2) Support active learning
- Learners have difficulty
+ Identifying relative data
+ Analyzing and integrating data
+ Develop and articulate explanations
+ Justify decisions
+ Defending decisions using appropriate criteria and evidence
- You have to give tools and pointers to help overcome those difficulties. Can't do for them.

3) Fostering effective collaboration
- Collaboration only works when learners
+ Ask each other conceptual, probing questions.
+ Detailed, elaborate explanantions
+ Share thinking while solving problem. Not just end.

4) Support creation of shared artifacts and effective critiques
- Activity must reflect what actually learned.
- Physical models, reports, drawings (computers very good at this)
- Collaboration facilitated if mediated by unfolding artifact.
- Artifact allow assessment of PROCESS, not just final PRODUCT

How do we get there?
- Monopoly - best selling board game ever.
+ Official - unemployed radiator salesman developed it (Charles Darrow).
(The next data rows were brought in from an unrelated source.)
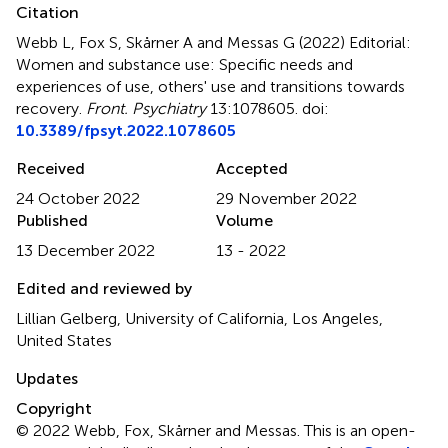
Citation
Webb L, Fox S, Skårner A and Messas G (2022)
Editorial:
Women and substance use: Specific needs and
experiences of use, others' use and transitions towards
recovery
.
Front. Psychiatry
13:1078605. doi:
10.3389/fpsyt.2022.1078605
Received
Accepted
24 October 2022
29 November 2022
Published
Volume
13 December 2022
13 - 2022
Edited and reviewed by
Lillian Gelberg, University of California, Los Angeles,
United States
Updates
Copyright
© 2022 Webb, Fox, Skårner and Messas.
This is an open-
Reading book on student flunking out of college prep and had to go to vocational school. In vocational school - exercise in trading stocks. Decides story makes a game. Made a game out of it.
+ Real story - Henry George (1879 economist - Progress and Poverty). Single Tax movement - remove all income tax, tax only land in proportion to how much land you own. His idea lived on in Quaker community - VA woman Lizzie Magens(?) built and patented idea (different names on board). Took to Parker Brothers, rejected. Caught on in Quaker community - they would build own version and use common household objects (buttons, thimbles, etc). Each person would change board and localize names. Charles Darrow played this with friend. Obtained new patent (fradulently) and gave to Parkers Brothers.

- Key points
+ We associate innovation with individual genius. But almost always a story of complex organizational dynamics (open-source, old-school style).
+ Lots of dead ends. After the fact - seems pre-ordained. But always some ideas that are introduced and fade.
+ Represents the contribution of lots of people giving single, small sparks that add up incrementally to big idea.

The innovation process is a constant combination of many small ideas.
Each idea builds on one before - incrementally.
Innovation process accelerated in collaborative teams and when ideas shared across teams and organizations.

We need to move from instructionism to Innovation. Lone genius to group genius.